Extract provided >>
╭──
Philosophy

A Brief History of the Department of Philosophy at Amherst College

Contents:

The early years
The Garman years
The Newlin years
Alexander Meiklejohn
The post-Meiklejohn era
The post-World War II era
Expansion


The early years. From the founding of the College until around 1880, philosophy had been taught in the same way at Amherst. The President of the College would teach a required philosophy course to Amherst students in their Senior year. President Julius Hawley Seelye was the last president to teach the course and like many philosophy courses in America at the time, it involved material in what might broadly be called logic and epistemology, ethics, and the history of philosophy.

Seelye was a graduate of the class of 1849 and studied philosophy at Halle, Germany in 1852-53. He was made Professor of Mental and Moral Philosophy in 1858 and held that position until his retirement in 1890.

In his teaching, Seelye used Laurens P. Hickok's A System of Moral Science (1853) and his Empirical Psychology; or, The Human Mind as Given in Consciousness (1854); Seelye even contributed to the revision and editing of these works. Another text at Amherst was Albert Schwegler's History of Philosophy (1867), of which Seelye also made a translation.

Garman

Charles Edward Garman

The Garman years. In the academic year 1880-81, an elective in philosophy, "Rational Psychology," was offered to Amherst seniors by a new instructor, Charles Edward Garman. Garman, a member of the Class of 1872, had been a principal at Ware high school and studied theology at Yale before being appointed to the Faculty by President Seelye. He rose through the ranks, and in 1889 assumed the Professorship of Mental Philosophy with a salary of $2,500. Eventually he was made the Professor of Moral Philosophy and Metaphysics, a position which he held from 1892 until his death.

Garman produced over the years a series of pamphlets for his students on philosophers and philosophical topics. By 1907, there were nearly one hundred of these. Very few knew their content, for Garman permitted them to be read only by his students. (One is reminded of Harry Sheffer at Harvard.) Even President Merrill E. Gates was denied permission to see them in the early 1890s.

Garman's teaching was considered subversive by some for he encouraged his students not to memorize or parrot what they had heard, but to think through the issues for themselves and come to their own conclusions. Inevitably, however, Garman emphasized a religious perspective on the world and values. That said, he incorporated a considerable amount of psychology into his courses (many philosophy departments in the U.S. began life as philosophy and psychology programs) and appealed successfully to the Trustees for funding for laboratory equipment. Garman's emphasis in his courses on developmental psychology and pedagogy shows that he viewed his students not only as learners but as future teachers as well.

His courses were amongst the most popular at the College. Garman commanded deep loyalty from his students and his teaching exercised a strong, and sometimes lifelong, influence on them. Twice, in 1906 and in 1910, his students organized books of essays, reminiscences, and unpublished writings dedicated to their teacher. Garman apparently also had a reputation within the broader philosophical community and was known to William James and John Dewey.
╰──
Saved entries
╭──
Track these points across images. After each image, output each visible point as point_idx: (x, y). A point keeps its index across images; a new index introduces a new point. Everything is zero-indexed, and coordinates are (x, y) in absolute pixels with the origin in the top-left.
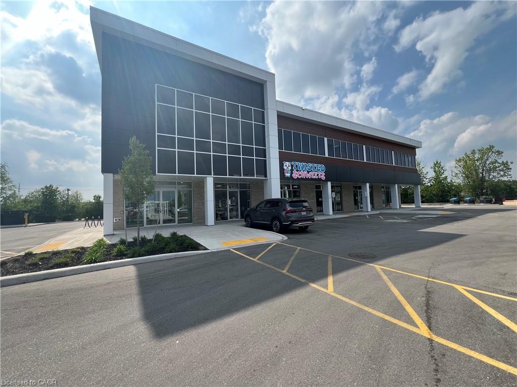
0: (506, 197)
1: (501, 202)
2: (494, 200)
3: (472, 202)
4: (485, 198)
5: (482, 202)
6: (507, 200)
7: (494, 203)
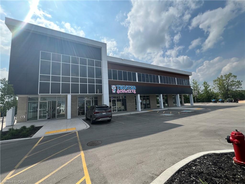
0: (240, 99)
1: (237, 102)
2: (233, 100)
3: (223, 102)
4: (229, 100)
5: (227, 102)
6: (240, 100)
7: (234, 102)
╰──
Exercise instructions >>
1. In the Amherst philosophy department history, edit the passage from "Seelye was a" up to and including "made a translation.", changing "translation" to "rendering".
2. Answer these questions using the history of the Amherst philosophy department:
(a) In what year did Seelye retire?
(b) What was the elective Garman offered to seniors in 1880-81 called?
(c) About how many of Garman's pamphlets existed by 1907?
3. Write the next part of the history of the Amherst philosophy department, continuing after its final sentence.

Answers by item number >>
1.
Seelye was a graduate of the class of 1849 and studied philosophy at Halle, Germany in 1852-53. He was made Professor of Mental and Moral Philosophy in 1858 and held that position until his retirement in 1890.

In his teaching, Seelye used Laurens P. Hickok's A System of Moral Science (1853) and his Empirical Psychology; or, The Human Mind as Given in Consciousness (1854); Seelye even contributed to the revision and editing of these works. Another text at Amherst was Albert Schwegler's History of Philosophy (1867), of which Seelye also made a rendering.

2.
(a) 1890
(b) "Rational Psychology"
(c) Nearly one hundred

3.
In 1890, President Gates arrived at Amherst and took Seelye's position in philosophy. (Many Amherst presidents have had deep interests in philosophy. Most recently, President Tom Gerety, who received a joint doctorate in philosophy and law from Yale, was a member of the Philosophy Department and taught a course in the First-Year Seminar program called "Three and a Half Philosophers".) Gates clearly hoped to teach ethics and religion. Garman, however, was loathe to give up those subjects and wrote to the Trustees complaining of the situation. He resigned and was offered a position at the University of Michigan. The Trustees and alumni did not want to lose Garman and made him an attractive counter-offer, which included full control over the teaching of philosophy at the College. (Plus ça change ….) Garman accepted and returned in the fall of 1894.

In 1903, the College moved from a three- to a two-semester format. At the time of Garman's death in 1907, there were three courses in philosophy taught at Amherst: "Psychology and Pedagogics" and "Psychology and Sociology" to the Juniors, and "Ethics and the History of Philosophy" to the Seniors.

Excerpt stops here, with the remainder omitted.